Exercise objective
Given the material below, output exactly the lines from the line with "4: (629, 226, 3.55)" to the line with "38: (98, 165, 10.58)", both ends included, and no other lines.

┌──

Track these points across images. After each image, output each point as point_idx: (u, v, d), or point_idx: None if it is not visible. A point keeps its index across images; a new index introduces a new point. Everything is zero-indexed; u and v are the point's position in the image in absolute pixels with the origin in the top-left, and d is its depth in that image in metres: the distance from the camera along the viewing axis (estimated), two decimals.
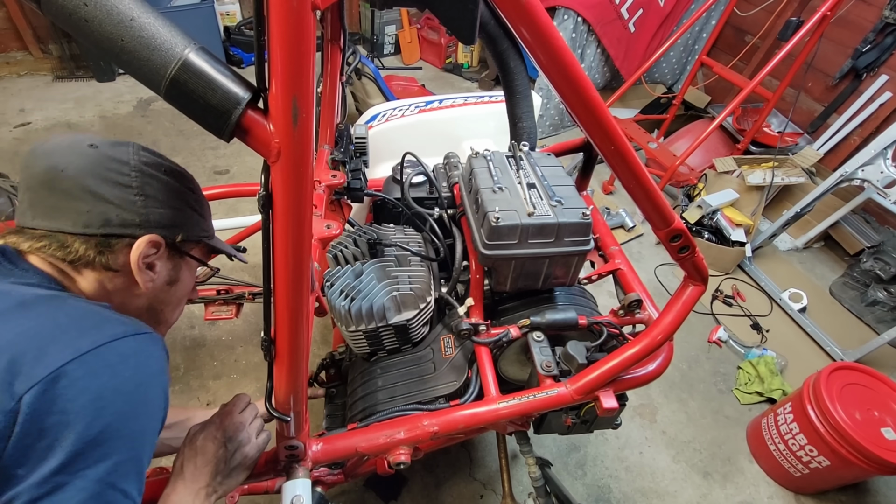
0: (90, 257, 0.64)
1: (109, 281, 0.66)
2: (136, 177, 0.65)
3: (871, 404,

└──
┌──

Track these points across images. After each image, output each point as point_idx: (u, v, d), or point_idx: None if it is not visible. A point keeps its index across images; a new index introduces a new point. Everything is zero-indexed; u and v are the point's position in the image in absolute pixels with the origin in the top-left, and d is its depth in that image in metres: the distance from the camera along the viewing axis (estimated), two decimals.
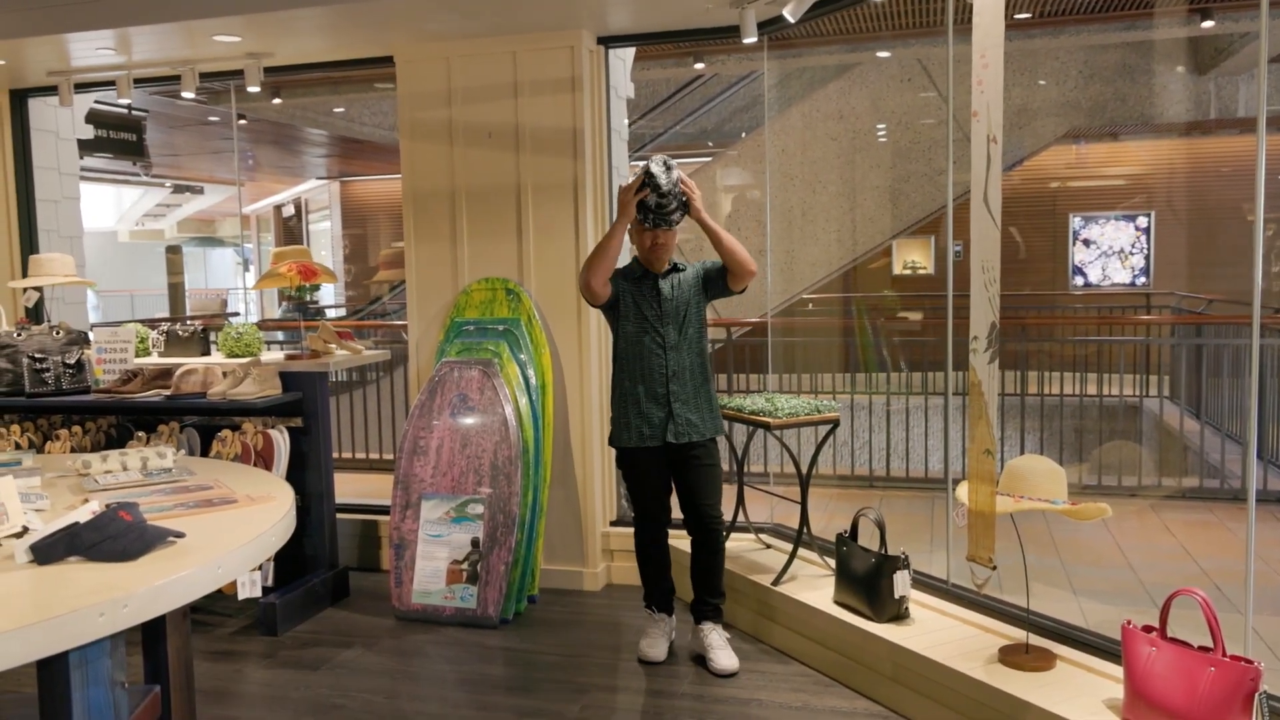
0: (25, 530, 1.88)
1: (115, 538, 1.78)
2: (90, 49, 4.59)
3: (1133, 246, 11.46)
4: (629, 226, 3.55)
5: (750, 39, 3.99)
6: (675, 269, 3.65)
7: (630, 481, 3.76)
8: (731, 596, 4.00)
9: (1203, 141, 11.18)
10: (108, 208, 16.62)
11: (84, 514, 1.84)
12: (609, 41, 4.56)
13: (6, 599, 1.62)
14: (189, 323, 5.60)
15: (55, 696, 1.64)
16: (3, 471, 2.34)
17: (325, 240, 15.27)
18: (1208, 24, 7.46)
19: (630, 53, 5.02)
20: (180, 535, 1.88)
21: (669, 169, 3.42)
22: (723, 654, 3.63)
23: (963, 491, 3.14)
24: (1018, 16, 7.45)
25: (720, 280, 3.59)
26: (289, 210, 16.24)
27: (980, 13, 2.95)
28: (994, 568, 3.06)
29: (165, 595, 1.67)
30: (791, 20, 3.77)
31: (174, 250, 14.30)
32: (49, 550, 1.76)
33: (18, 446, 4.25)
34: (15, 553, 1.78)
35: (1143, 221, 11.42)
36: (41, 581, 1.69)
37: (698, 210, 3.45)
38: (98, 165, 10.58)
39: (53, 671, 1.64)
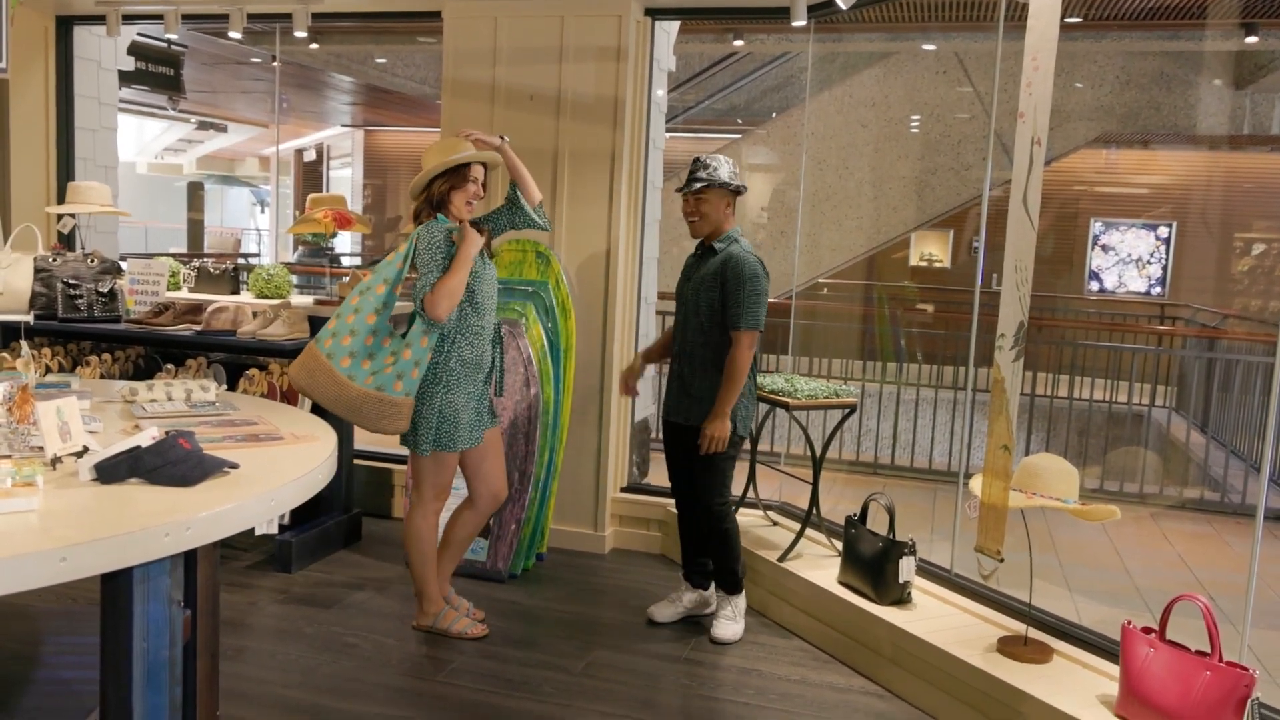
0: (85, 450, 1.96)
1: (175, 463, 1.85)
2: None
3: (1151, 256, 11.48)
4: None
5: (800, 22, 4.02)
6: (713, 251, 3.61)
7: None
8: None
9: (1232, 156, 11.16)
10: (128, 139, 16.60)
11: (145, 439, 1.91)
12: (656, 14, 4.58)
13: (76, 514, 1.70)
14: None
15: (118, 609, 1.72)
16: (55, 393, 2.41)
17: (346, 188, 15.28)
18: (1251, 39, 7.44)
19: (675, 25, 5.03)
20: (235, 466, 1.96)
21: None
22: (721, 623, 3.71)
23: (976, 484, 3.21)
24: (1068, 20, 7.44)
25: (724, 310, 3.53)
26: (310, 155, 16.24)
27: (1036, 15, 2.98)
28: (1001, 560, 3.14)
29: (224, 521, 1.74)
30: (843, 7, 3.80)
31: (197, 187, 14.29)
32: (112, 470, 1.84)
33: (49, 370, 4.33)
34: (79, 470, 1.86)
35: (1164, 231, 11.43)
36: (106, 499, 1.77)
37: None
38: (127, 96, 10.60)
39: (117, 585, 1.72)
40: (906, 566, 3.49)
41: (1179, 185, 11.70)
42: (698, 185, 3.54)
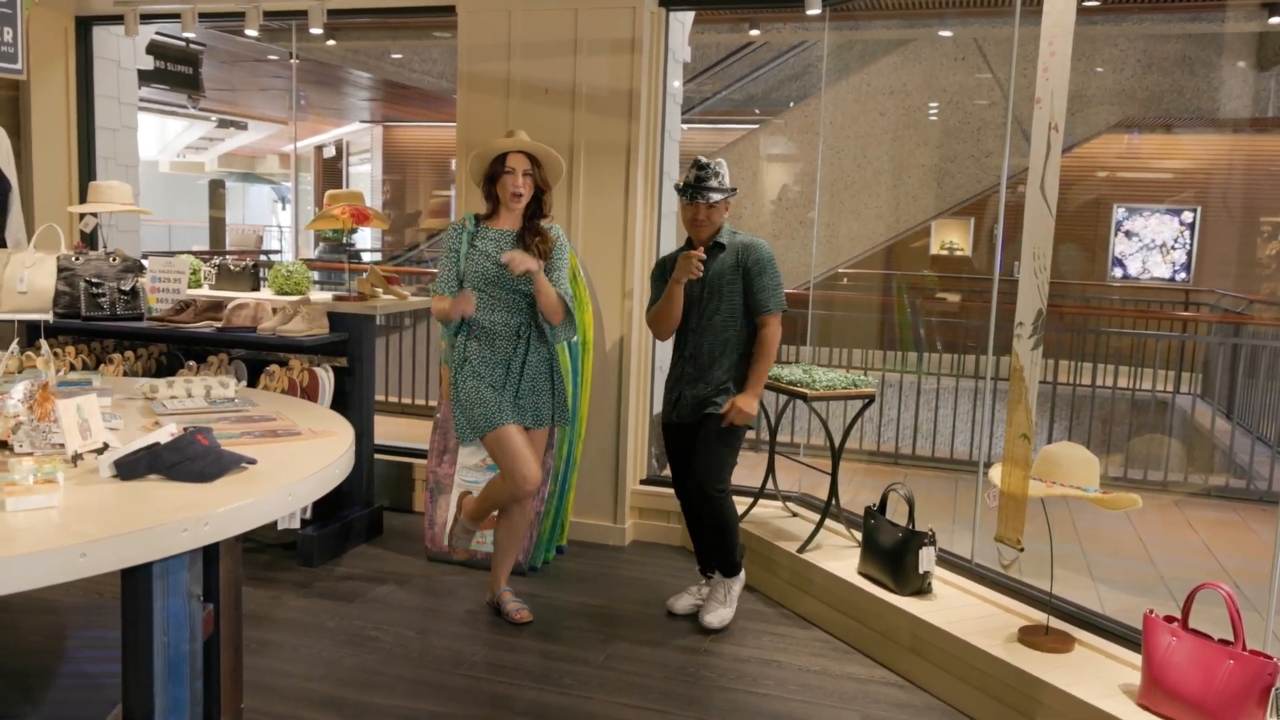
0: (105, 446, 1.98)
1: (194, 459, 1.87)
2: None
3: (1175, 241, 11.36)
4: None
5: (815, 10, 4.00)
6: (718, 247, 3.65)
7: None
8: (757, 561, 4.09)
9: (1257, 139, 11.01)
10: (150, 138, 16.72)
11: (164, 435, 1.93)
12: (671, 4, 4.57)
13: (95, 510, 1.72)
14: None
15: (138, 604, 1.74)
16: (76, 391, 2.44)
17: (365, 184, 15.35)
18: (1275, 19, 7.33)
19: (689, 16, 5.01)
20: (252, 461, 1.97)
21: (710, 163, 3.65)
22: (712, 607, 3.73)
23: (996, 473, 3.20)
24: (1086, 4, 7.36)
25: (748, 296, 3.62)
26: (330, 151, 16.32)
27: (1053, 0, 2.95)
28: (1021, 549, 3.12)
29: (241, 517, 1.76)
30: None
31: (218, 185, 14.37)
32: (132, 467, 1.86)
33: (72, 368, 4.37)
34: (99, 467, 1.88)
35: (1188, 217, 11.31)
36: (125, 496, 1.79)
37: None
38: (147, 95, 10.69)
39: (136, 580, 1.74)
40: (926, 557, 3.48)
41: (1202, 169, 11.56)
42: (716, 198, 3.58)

└──
┌──

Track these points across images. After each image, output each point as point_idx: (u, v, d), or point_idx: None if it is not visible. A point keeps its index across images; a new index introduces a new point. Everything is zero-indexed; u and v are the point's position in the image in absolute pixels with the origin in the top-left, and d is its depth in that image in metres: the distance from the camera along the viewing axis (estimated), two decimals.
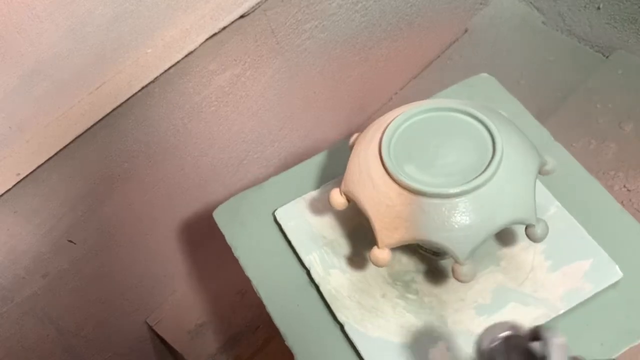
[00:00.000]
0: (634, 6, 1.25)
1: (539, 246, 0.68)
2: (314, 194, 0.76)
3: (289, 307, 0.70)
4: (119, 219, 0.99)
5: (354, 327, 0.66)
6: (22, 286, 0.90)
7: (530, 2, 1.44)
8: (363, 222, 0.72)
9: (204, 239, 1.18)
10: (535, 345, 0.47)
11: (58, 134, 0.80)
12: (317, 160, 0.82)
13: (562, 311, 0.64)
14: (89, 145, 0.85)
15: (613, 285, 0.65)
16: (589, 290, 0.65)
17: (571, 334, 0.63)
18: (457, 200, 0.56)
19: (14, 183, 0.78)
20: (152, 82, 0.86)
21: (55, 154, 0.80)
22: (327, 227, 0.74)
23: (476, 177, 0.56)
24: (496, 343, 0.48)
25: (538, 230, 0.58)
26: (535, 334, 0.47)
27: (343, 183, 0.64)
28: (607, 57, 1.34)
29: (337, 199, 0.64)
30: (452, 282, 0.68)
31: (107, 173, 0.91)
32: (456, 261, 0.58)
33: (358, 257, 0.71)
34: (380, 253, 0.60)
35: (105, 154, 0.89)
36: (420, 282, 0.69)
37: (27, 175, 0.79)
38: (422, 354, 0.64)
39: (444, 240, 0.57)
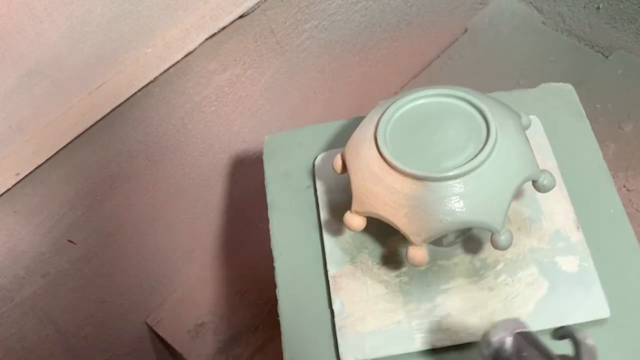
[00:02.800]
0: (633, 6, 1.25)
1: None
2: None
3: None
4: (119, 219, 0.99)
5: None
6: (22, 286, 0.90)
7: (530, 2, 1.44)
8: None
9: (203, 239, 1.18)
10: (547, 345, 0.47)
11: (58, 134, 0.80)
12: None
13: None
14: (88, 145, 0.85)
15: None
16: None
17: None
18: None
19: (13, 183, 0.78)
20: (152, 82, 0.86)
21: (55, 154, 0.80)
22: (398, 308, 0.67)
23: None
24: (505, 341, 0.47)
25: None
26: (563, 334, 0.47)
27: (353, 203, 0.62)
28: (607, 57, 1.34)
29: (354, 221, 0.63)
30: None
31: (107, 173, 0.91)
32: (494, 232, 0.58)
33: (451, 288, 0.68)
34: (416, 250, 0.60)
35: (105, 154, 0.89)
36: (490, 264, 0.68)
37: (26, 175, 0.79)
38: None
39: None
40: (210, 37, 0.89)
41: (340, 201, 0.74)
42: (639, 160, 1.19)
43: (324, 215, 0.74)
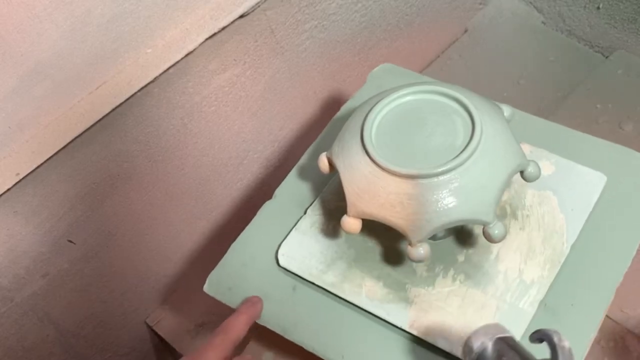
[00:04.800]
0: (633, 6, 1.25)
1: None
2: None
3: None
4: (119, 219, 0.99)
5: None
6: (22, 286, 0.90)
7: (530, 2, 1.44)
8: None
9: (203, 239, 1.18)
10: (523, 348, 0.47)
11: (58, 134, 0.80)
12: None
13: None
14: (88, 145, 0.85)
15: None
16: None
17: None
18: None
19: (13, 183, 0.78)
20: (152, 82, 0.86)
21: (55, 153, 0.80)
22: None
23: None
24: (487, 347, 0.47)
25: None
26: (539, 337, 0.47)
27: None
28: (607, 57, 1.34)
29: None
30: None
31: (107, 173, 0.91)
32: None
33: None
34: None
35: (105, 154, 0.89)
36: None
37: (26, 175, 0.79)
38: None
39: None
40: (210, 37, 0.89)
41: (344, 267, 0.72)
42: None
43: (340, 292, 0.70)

└──

Output below
4: (629, 226, 3.55)
5: (750, 39, 3.99)
6: (675, 269, 3.65)
7: (630, 481, 3.76)
8: (731, 596, 4.00)
9: (1203, 141, 11.18)
10: (108, 208, 16.62)
11: (84, 514, 1.84)
12: (609, 41, 4.56)
13: (6, 599, 1.62)
14: (189, 323, 5.60)
15: (55, 696, 1.64)
16: (3, 471, 2.34)
17: (325, 240, 15.27)
18: (1208, 24, 7.46)
19: (630, 53, 5.02)
20: (180, 535, 1.88)
21: (669, 169, 3.42)
22: (723, 654, 3.63)
23: (963, 491, 3.14)
24: (1018, 16, 7.45)
25: (720, 280, 3.59)
26: (289, 210, 16.24)
27: (980, 13, 2.95)
28: (994, 568, 3.06)
29: (165, 595, 1.67)
30: (791, 20, 3.77)
31: (174, 250, 14.30)
32: (49, 550, 1.76)
33: (18, 446, 4.25)
34: (15, 553, 1.78)
35: (1143, 221, 11.42)
36: (41, 581, 1.69)
37: (698, 210, 3.45)
38: (98, 165, 10.58)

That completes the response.